Admittedly, this information isn’t the most exciting and interesting. However, when researching the overwintering behavior of spotted salamanders, I discovered something I didn’t know that I found far more interesting and exciting. Did you know that red-backed salamanders do not have lungs?!
All the salamanders in the Plethodontidae family lack lungs. Some species are fully aquatic, while others, like our well known red-backed salamander, are entirely terrestrial – even laying their eggs on land. Plethodontids have lots of blood vessels in their skin, much more than lunged salamanders, such as the spotted salamander. It is through the skin that oxygen diffuses into the blood and carbon dioxide diffuses out. In other words, their skin acts like their lungs!

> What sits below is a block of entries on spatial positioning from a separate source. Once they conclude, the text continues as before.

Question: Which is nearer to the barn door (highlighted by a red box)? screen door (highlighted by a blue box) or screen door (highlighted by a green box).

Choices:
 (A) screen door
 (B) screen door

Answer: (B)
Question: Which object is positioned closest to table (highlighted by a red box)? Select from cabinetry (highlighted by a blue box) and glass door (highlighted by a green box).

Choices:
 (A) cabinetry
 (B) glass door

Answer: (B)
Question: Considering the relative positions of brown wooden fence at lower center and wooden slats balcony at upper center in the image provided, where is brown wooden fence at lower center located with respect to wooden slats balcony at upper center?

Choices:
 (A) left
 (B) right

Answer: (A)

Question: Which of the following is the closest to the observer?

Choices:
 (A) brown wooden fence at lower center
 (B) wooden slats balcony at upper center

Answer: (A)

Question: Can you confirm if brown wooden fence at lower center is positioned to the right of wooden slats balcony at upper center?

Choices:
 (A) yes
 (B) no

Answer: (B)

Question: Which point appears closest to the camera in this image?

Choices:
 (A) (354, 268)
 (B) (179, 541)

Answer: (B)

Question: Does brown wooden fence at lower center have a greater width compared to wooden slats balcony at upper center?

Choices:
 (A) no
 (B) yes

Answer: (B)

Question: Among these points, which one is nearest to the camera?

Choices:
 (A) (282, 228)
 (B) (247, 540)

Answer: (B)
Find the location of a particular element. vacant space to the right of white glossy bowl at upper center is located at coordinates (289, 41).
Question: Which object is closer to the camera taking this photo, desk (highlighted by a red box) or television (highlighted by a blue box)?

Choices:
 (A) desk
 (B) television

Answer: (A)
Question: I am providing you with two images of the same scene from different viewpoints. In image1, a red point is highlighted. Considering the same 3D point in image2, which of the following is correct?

Red-backed salamander on Nighttime Vernal Pond Field Trip
Photo by Victoria Rolf

Gas exchange also occurs in something called the buccopharyngeal membrane, located in the back of the throat. During development, this membrane ruptures connecting the mouth to the rest of the digestive tract. In amphibians like the red-backed salamander, the remaining tissue of the buccopharyngeal membrane is loaded with capillaries and accounts for a non-insignificant amount of gas exchange.

Between their skin and their buccopharyngeal tissue, Plethodontids can breathe both on land AND fully submerged in water – something that an organism with only lungs or only gills would find impossible. So take care when holding red-backed salamanders, as they breathe with their skin.